Graduation looms on the horizon. For every college student, the idea of graduating college holds a bittersweet flavor, caught between the satisfaction of accomplishment and the sadness of goodbyes. For some, it holds more of one than the other. It is sometimes hard to tell which is stronger. Sometimes, the bitterness wins.
At 21 years old, I’ve been a college student for five years and have been at the University of Michigan for three of them. I took courses at a community college for two years in my childhood state of California before transferring to the University. My mom encouraged me to apply since her and my stepfather’s resident status would transfer to me. One acceptance letter and months later, I was living much closer to my mom and my sister Sydney’s family, which I liked because I could visit them any time I wanted.
I look back on the clueless 18-year-old from the middle of nowhere in Northern California, who was overwhelmed by the University’s size and the sheer number of people during her first few weeks of class. I remember how excited she was to wake up to snow on the ground. That girl could never have imagined that her path would bring her this far or to this particular place. That her senior year would be spent shut away in an apartment off-campus. That by now she would have accomplished and lost so much.

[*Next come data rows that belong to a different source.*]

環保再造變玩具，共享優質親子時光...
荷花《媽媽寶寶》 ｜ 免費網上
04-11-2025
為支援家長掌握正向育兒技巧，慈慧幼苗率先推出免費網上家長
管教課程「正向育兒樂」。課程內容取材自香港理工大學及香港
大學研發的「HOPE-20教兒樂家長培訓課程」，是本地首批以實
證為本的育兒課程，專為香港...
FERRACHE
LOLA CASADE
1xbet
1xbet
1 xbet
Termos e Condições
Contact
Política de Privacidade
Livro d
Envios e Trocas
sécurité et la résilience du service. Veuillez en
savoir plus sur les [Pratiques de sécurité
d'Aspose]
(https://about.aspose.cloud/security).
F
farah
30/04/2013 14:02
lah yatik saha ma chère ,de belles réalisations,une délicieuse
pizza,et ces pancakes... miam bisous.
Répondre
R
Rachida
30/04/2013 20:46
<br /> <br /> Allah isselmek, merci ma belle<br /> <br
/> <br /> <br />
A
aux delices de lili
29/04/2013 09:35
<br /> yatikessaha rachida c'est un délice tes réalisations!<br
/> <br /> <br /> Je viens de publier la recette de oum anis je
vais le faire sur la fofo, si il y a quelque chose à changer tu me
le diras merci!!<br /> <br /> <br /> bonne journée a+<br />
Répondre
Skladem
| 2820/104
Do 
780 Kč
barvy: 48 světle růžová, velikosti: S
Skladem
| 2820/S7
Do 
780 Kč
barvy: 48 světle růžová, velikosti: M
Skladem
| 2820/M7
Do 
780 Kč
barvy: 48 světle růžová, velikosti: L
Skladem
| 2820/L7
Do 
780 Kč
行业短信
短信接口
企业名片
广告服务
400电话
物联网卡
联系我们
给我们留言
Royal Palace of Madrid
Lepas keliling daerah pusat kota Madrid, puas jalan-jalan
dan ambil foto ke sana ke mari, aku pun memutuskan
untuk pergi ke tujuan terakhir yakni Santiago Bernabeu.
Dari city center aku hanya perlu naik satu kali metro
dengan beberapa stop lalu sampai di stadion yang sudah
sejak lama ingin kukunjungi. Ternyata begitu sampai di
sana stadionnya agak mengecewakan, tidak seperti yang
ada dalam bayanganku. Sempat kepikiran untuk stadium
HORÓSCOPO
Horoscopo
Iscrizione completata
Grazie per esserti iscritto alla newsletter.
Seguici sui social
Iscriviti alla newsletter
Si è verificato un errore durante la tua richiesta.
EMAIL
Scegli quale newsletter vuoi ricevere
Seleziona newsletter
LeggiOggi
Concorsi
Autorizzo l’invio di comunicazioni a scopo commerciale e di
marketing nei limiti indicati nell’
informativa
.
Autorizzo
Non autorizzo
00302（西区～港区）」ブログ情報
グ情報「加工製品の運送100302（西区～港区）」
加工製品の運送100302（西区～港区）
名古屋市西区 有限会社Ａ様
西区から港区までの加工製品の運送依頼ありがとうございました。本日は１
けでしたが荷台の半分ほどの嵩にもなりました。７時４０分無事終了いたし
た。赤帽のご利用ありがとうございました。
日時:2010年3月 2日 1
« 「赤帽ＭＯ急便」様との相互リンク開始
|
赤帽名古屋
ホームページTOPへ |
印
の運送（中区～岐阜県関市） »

It was only three weeks into this winter semester that I received a phone call from my sister that our mom had passed away. She lived only 25 minutes away from me, but I hadn’t risked hugging her in over a month because of the risk of coronavirus contagion. She lived alone, having separated from my stepfather a couple of years ago. The only hint I got that something was wrong was that she wasn’t responding to my texts. I didn’t know she was gone until almost 24 hours after it happened. She was only 57 years old.
Her funeral was simple. We wore masks and social distanced. We ordered a bouquet of flowers in her favorite color, purple, looking as much like a bouquet of wildflowers she would have picked herself as we could make it. I played her favorite music and put together a long slideshow of photos of her, even though she never liked having her picture taken. We felt we needed some event to celebrate her life, to mark the fact that she was gone even though we couldn’t believe it, couldn’t accept it. Closure was the idea, but we felt and still feel no closure.
I mark every accomplishment now in my mind on a calendar of months since she was alive. My first column in The Michigan Daily this semester was spread out on her coffee table when we went to her house to begin packing her things. She had said she planned to frame it. Since then, I published my first article in a non-student publication and I won a Hopwood Undergraduate Nonfiction Award: the outcome of efforts she witnessed but of which never got to see the rewards. On the one hand, I can’t imagine having done any more or better in my undergraduate career.
But on the other side of that, I thought that I would be taking graduation pictures with her now. She would be telling me how proud of me she was.
I still haven’t taken any graduation pictures.
This chapter has a bitter ending for a lot of people, with not a lot of closure. I know this is not the senior year any of us imagined, distanced from friends and family and normal life. I know the loss that millions of people are experiencing from losing their family members and friends to this deadly pandemic.
I know I did not imagine having to lose my mom so soon nor not being able to say goodbye. I pushed through to graduation because I knew she would want me to. But the bitter, bone-deep ache of loss is much more powerful than any shallow closure I feel from finishing my undergraduate studies. That’s something I’ve been grappling with a lot.
It’s natural to ask, “What if?” What if I had taken a different course that semester, or had done a different program or a different internship? What if this pandemic hadn’t happened and I’d had a normal senior year? What if my mom was still here? These questions have no answers. We’ll never know what might have been.
The word “closure” seems to refer to the concept of a definitive conclusion. With it comes a sense of acceptance. Oh, sweet closure. There is an implication of tying up loose ends, of understanding what happened and why. It’s what happens at the end of fiction books. You turn to the last page, you read the last lines, you see the words “the end” printed on paper. You shut the book and you feel satisfied. Everything happened for a reason and everything had its own meaning.
But whether closure is ever achievable in an ever-changing world where nothing can be controlled or predicted, I don’t know. We work and sometimes we succeed at the goals we set, but do we ever feel that we have reached a conclusion?
Real-life is messy. Real-life doesn’t tie up loose ends, or always offer a chance for goodbye. We don’t know the reason that things happen or what they mean. We have ideas, but no explanations upon which we agree.
My mom brought me into the world and raised me. She taught me to be passionate and to fight for what I care about — the environment, animals, people — and encouraged me to utilize my strengths to those ends, to follow my dreams. She took me traveling and showed me to love the world and all of the adventures it holds. She encouraged me to apply to the University and she’s the reason I studied environmental studies. Her encouragement is why I write. In many ways, her dreams for a better world live on in me.
The truth is, I didn’t come to the University for the graduation ceremony. I came for the years spent hunched uncomfortably over my desk struggling to learn and write and grow. You didn’t love someone just to go to their funeral. You loved them for the impact they made upon you.
At the end of this long, hard year, and standing at the crossroads of pathways into the future, it is okay not to feel closure because this is not the final page. There is too much left to do in this world to feel that way.